The greatest pleasure that I’ve ever felt, the physical pleasure that turns me on more than anything in the world, is writing. I get a feeling like I have a halo of light flashing around my head. Every single neuron is in sync. It is just dazzling. I love that more than anything in the world.
I had a very attractive man sleep here a few years ago; he had been a professor of mine. One of my friends asked if I was going to approach him in the middle of the night. And you know what I said in response to my friend? My idea of great sex nowadays is lying on the bed next to him, with his arm around me, as he reads to me. That’s pleasurable.
Barbara, 73
Barbara is a consultant living on the Upper East Side.
I grew up in Brooklyn, New York.
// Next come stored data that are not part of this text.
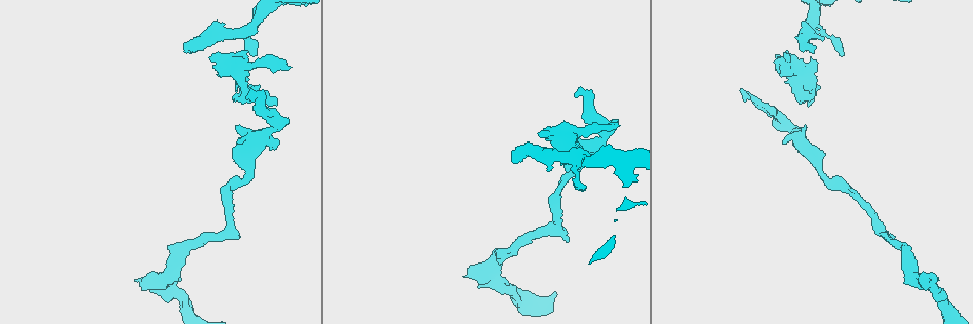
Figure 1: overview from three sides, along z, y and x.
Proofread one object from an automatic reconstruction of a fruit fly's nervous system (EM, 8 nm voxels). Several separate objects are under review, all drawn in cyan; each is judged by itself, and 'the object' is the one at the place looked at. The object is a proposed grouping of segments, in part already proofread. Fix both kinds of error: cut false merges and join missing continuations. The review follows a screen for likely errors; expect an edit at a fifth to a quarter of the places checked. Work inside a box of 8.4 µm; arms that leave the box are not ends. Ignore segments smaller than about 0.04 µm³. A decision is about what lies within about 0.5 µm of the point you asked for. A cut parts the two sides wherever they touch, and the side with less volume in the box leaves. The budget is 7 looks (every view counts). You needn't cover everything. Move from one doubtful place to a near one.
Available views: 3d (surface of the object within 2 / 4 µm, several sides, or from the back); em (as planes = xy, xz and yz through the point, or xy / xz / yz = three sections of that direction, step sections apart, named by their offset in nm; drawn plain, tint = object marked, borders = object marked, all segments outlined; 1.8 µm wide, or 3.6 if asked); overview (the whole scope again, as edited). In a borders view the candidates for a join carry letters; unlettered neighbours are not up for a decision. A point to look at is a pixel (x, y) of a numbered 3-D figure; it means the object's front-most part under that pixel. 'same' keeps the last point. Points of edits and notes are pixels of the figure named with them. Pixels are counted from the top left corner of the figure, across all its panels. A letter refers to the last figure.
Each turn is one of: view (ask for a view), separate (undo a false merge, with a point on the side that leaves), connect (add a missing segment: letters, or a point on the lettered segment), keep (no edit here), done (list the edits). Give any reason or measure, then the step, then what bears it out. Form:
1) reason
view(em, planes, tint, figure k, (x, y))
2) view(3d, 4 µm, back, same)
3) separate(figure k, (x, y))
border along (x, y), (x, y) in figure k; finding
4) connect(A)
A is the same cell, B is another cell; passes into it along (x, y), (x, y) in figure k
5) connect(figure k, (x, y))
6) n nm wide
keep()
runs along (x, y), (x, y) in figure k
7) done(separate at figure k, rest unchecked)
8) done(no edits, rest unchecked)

free end
view(3d, 4 µm, figure 1, (615, 122))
My parents never gave me a sex talk — they divorced when I was seven years old. My mother was single and dating other men, doing her thing. I have an identical twin sister, though; we’ve been attached at the hip since conception. At 21, we moved out together and shared an apartment. We just had the most fabulous time. Then she got married when she was 26, and my heart broke. To be cut off from my sister was very difficult for me, but it was a good opportunity to go out and do something on my own. I loved being single.
When I was growing up, you didn’t have sexual relationships with men until you were married. So, yes, I thought about getting married and having children. At first, I wanted someone to take care of me — it was what everyone was doing in those days! Women weren’t going to colleges and starting their own professions and being on their own. But I changed my mind as I got older — since I didn’t get married young like all my friends did, the world changed for me. You didn’t need to get married to have sex. You could go out, you could meet men. You could sleep with men! There was a point in my life where I was dating a lot of different men, and that was great. But as I grew up, I decided that I wanted just one person. I didn’t want to have sex with anybody unless I had a personal relationship with them. It had to be someone whom I cared about a lot. Always.
Growing up, I felt like a lot of my friends were having sex with men just because they wanted somebody to be with. Somebody to stay with them. And that was never important to me. Life isn’t predetermined in your twenties — you can really redefine who you want to become. Everything changed for me! I wasn’t even interested in getting married until I met my husband.
I got married 12 years after my sister did — at 38 years old. I wanted a partner in life. I used to see women with men, and the men were so obnoxious. I used to think, “I’m so happy I don’t have to deal with that.” But when I met my husband, he was different. He’s independent — I like men who are extremely independent. Any man who is clingy and all over me, I have a real problem with. He is very interesting; we have a great relationship. He does his own thing, and I do mine. I’m eight years older than him. We had major issues because our families are different ethnicities and practice different religions. But ultimately, we decided to elope. The only thing I told him was: I can’t get married without my sister being my witness. So she came, too.
Sex and pleasure are two different things, but they’re very related. I didn’t have sex until I was 21. For me, the only way that I can feel pleasure in a sexual relationship is to be with someone whom I really care about. Who else can give you pleasure? I don’t think I could sleep with somebody just because they’d be a good sex partner! Can you experience different pleasure with different sexual partners? Absolutely. But it still has to be somebody that I care about. That hasn’t changed for me.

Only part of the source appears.